Theological Conversations Require Everyday Language


Theological conversations Theology is often seen as something reserved for academics and seminarians.  Part of the this is simply a misunderstanding of theology, but part of is also because of the way that Christians tend to talk about theology.  As soon as we venture into theological topics, the conversation becomes lofty and out-of-reach.  It quickly requires extensive biblical knowledge, a vast theological library, and excellent proof-texting abilities.  The problem is this isn’t the way most of us want to think or talk about God.

It’s not that most of us don’t want to think theologically about God (this is logically impossible).  Most of us simply want a theology that is not out-of-touch with reality.  When theology is only for the classroom, we are missing out on the theology that the Scriptures teach.

Theology, Plain & Simple

Our theology is something that we carry with us into our homes, neighborhoods, and workplaces it also needs to be in the language we speak.

Martin Luther said:

“To preach plain and simple is a great art: Christ himself talks of tilling ground, of mustard seed, etc; he uses altogether homely anad similitudes.  Cursed are all preachers that in the church aim at high and hard things, and neglecting the saving health of the poor unlearned people, seek their own honor and praise…When I preach, I sink myself deep down.  I regard neither Doctors or Magistrates, of whom, are here in this church above forty; but I have my eye to the multitude of young people, children, and servants, of whome are more than 2000.  I preach to those.”

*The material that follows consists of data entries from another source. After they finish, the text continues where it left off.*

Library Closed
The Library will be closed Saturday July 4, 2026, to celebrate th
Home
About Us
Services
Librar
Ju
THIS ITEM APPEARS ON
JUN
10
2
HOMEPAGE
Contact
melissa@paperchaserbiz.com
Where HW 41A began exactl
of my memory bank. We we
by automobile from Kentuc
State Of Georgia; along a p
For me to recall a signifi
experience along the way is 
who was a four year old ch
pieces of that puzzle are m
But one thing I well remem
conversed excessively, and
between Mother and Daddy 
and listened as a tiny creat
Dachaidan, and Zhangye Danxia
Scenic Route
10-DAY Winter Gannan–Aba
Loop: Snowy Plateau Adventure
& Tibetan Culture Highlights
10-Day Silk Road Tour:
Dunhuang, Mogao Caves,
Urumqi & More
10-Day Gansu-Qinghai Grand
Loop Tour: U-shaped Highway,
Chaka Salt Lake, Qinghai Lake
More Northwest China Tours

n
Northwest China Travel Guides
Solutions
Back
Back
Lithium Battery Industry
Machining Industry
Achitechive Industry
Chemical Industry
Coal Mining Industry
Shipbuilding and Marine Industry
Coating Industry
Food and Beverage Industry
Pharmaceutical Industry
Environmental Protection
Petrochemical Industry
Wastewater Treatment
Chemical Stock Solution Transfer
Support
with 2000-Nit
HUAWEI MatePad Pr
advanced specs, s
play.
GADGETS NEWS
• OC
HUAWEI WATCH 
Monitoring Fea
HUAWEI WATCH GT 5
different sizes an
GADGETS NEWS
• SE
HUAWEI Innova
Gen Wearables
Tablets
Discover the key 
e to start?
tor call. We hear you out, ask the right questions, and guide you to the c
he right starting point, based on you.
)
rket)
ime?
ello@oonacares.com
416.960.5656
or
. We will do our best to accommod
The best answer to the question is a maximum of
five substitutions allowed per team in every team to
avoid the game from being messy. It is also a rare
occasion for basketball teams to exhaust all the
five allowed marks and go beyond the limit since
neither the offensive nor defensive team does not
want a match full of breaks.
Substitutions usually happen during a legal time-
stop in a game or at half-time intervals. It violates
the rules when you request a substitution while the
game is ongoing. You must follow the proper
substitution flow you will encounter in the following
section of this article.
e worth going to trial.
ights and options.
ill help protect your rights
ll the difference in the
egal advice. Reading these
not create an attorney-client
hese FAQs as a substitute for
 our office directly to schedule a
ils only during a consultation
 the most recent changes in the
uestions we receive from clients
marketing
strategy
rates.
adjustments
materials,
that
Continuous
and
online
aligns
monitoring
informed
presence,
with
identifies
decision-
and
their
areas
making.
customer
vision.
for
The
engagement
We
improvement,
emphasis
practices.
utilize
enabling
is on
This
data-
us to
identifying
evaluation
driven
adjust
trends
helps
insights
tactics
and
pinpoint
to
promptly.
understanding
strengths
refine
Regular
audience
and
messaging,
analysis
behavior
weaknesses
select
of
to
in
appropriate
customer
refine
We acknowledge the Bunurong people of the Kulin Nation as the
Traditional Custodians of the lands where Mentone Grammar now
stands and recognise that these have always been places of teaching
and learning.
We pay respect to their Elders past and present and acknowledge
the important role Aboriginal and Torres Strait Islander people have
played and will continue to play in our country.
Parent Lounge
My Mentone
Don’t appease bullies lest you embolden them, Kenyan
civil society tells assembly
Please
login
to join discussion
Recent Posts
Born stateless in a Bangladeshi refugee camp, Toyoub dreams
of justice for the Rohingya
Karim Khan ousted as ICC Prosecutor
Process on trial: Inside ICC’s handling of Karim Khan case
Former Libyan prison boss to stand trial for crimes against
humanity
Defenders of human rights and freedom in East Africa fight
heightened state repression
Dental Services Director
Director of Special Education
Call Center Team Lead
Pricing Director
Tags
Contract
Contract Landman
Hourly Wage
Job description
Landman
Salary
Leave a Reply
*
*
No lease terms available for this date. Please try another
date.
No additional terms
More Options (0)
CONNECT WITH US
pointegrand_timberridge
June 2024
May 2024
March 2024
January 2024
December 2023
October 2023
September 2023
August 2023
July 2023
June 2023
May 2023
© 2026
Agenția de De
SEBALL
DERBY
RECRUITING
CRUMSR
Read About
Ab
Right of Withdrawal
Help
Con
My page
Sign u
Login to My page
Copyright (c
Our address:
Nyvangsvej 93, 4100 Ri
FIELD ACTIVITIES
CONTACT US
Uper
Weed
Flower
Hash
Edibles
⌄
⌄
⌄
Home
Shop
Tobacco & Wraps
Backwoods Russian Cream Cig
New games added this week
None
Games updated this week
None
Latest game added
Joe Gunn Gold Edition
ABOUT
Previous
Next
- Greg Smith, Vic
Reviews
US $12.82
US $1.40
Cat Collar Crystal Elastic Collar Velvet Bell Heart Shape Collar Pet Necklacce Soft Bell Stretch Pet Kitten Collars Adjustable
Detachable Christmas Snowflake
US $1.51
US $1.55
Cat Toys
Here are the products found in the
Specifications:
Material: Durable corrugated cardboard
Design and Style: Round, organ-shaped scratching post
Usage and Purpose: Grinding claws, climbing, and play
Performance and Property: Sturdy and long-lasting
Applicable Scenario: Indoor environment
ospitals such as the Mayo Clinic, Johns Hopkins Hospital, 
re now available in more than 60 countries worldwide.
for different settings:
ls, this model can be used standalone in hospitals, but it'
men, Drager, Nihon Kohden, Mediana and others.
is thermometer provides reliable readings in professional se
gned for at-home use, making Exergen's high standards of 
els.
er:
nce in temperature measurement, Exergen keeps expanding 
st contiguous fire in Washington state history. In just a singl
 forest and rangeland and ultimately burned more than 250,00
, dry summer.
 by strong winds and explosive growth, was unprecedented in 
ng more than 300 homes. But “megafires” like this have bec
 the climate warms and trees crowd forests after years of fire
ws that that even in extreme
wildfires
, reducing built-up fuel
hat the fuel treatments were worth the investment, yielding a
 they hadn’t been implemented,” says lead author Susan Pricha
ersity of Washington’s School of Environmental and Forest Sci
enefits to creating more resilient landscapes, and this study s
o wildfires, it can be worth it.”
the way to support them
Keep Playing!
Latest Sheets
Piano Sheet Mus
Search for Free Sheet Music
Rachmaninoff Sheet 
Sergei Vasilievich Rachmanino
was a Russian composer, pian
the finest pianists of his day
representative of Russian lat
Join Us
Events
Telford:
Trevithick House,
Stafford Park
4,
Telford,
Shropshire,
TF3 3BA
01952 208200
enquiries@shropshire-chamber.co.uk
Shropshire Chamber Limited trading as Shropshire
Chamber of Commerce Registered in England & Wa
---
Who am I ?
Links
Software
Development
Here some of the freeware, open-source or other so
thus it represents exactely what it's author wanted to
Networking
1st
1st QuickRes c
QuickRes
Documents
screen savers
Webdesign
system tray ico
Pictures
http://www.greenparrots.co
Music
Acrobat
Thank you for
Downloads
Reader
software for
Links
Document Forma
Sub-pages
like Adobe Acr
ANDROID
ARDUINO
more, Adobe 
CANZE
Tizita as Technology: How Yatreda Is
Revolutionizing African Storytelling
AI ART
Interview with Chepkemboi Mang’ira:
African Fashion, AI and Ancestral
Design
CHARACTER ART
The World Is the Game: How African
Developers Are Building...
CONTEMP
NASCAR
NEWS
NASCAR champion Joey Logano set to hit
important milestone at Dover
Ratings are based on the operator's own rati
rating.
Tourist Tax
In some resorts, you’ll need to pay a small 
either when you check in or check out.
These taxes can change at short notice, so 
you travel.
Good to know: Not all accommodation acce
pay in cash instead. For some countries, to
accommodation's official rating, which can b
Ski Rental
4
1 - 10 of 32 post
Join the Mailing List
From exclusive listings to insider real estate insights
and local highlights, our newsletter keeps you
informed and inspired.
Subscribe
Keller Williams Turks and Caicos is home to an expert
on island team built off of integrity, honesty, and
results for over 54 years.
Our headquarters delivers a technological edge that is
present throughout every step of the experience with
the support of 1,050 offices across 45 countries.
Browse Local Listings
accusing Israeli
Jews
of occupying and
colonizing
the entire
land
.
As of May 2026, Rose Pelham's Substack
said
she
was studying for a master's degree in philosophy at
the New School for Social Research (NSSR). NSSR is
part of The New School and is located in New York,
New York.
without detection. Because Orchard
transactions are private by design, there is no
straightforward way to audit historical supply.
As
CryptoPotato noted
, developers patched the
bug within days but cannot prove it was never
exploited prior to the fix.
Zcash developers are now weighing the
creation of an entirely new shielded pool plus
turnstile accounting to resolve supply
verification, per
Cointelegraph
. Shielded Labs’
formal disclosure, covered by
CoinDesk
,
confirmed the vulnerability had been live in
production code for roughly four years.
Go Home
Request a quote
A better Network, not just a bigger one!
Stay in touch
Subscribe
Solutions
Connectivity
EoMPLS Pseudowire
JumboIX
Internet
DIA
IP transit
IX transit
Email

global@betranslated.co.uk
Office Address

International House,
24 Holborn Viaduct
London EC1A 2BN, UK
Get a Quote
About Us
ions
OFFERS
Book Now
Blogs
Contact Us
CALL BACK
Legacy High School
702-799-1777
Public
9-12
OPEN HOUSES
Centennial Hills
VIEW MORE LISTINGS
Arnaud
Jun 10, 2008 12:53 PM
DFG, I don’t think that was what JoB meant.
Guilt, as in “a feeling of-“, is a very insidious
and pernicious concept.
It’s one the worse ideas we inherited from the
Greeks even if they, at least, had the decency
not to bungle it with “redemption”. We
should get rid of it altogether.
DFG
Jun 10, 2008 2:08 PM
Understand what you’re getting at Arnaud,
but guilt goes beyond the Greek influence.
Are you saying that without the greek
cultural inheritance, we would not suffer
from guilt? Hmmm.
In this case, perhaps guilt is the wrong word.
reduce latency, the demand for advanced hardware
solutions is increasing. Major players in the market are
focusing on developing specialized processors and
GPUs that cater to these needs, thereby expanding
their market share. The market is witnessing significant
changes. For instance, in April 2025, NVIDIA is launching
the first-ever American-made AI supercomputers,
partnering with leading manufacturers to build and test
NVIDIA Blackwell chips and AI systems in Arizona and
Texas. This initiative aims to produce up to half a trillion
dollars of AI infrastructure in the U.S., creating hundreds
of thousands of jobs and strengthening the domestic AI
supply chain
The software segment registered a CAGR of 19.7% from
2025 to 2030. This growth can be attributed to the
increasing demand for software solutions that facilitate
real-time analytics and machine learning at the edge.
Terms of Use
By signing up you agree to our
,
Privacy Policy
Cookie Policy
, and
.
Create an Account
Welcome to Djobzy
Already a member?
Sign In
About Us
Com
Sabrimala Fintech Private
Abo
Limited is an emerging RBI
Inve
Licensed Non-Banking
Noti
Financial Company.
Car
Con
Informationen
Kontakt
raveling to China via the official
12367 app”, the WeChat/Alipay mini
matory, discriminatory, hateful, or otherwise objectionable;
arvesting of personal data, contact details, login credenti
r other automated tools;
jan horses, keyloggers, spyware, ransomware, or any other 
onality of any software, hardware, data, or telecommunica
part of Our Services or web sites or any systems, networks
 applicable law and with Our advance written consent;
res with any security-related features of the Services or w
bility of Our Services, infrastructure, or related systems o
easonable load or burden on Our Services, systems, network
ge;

This should be true in our preaching and in our conversations.

Our theology should be rich, deep, and life-changing but also plain and simple.  When we make our theological conversations complex, we end up speaking a foreign language in a culture that cannot understand the Good News that we are talking about.

None of us would dare go into a foreign country ignorant of the language, the culture, and practices of the people we were visiting.  And if we are going in as missionaries, this would become even more important.  We would pay careful attention to how people talk, the nuances of their language, how people dress, and what things are and are not important in that culture.

As Christians, part of our calling is to bring the message of the Gospel (our theology) to the people in the language of the people.

And I’m not speaking of dumbing down our theology; absolutely not.  I’m simply stating that the richness of our theology needs to be spoken in a language that people understand.  And when it is taught in the language of everyday life and connected with implications for everyday life, our theology becomes mobile.

It moves with us from church to work to home.

What’s a theological concept that you know is important but is often difficult to put into everyday language?